Optimal Operation of Multi-Energy Microgrids Considering Network Constraints and Multiple Uncertainties

Multi-Energy Microgrids (MEMGs) offer great opportunities for enhancing energy systems efficiency and penetration of renewable energy sources (RESs). By coupling traditionally independent electrical and thermal networks with binding components such as Combined Heat and Power (CHP) units, system operators can benefit from higher energy utilization efficiency. However, MEMGs' operation is severely compromised by uncertainties existing in RES generation and electric loads, which can never be perfectly predicted. This affects considerably the MEMG day-ahead dispatch and poses major challenges on how to maintain reliable operating conditions.

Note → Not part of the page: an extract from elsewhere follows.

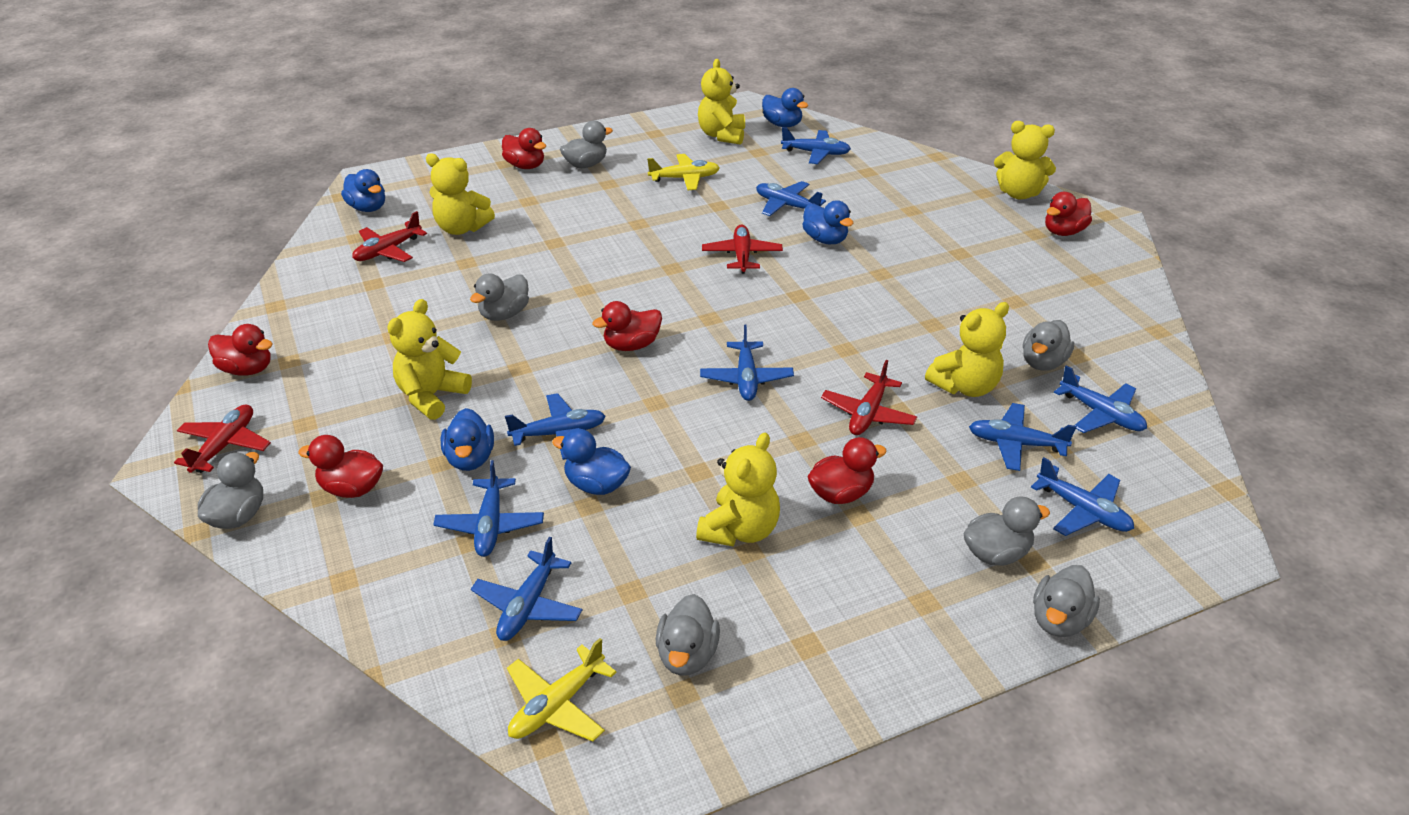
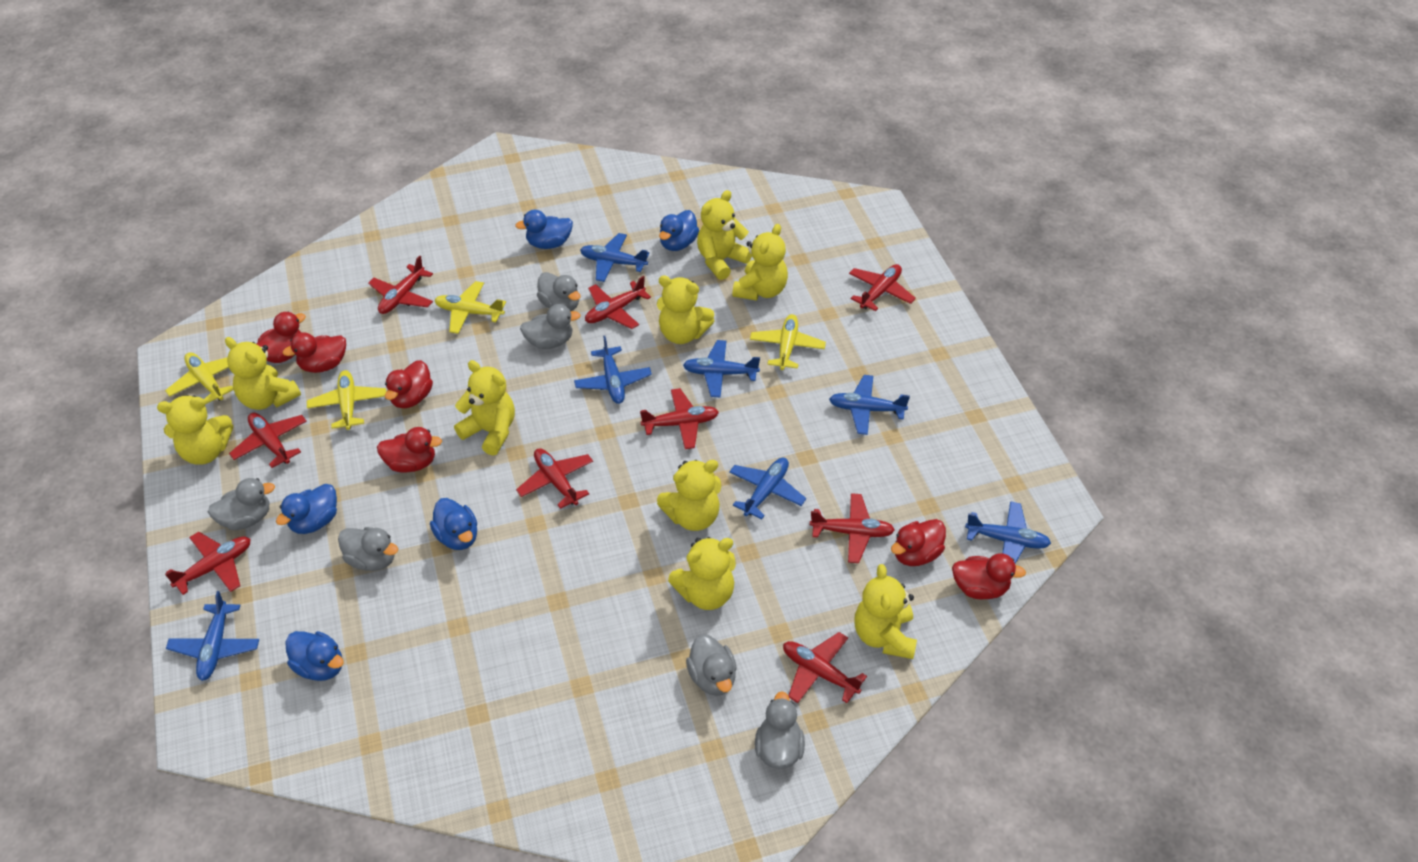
blue plane: 9 -> 7
grey duck: 7 -> 6
red plane: 4 -> 9
yellow plane: 2 -> 4
yellow teddy bear: 6 -> 9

This work proposes a coordinated dispatch strategy to minimize the operating costs of a network-constrained MEMG consisting of combined electrical and thermal distribution networks when multiple uncertain parameters are considered. To capture uncertainty variability, the operation method was modeled as a stochastic programming problem. Moreover, the Monte Carlo sampling technique was used to generate a large number of random scenarios. The proposed stochastic operation method was tested on a 14-bus system to find the optimal day-ahead scheduling operation. A feasibility check of the stochastic and deterministic methods was then carried out based on a new set of uncertainties realizations. Results indicated the proposed operation model to minimize the operating costs and guarantee strong robustness against uncertainties' realizations.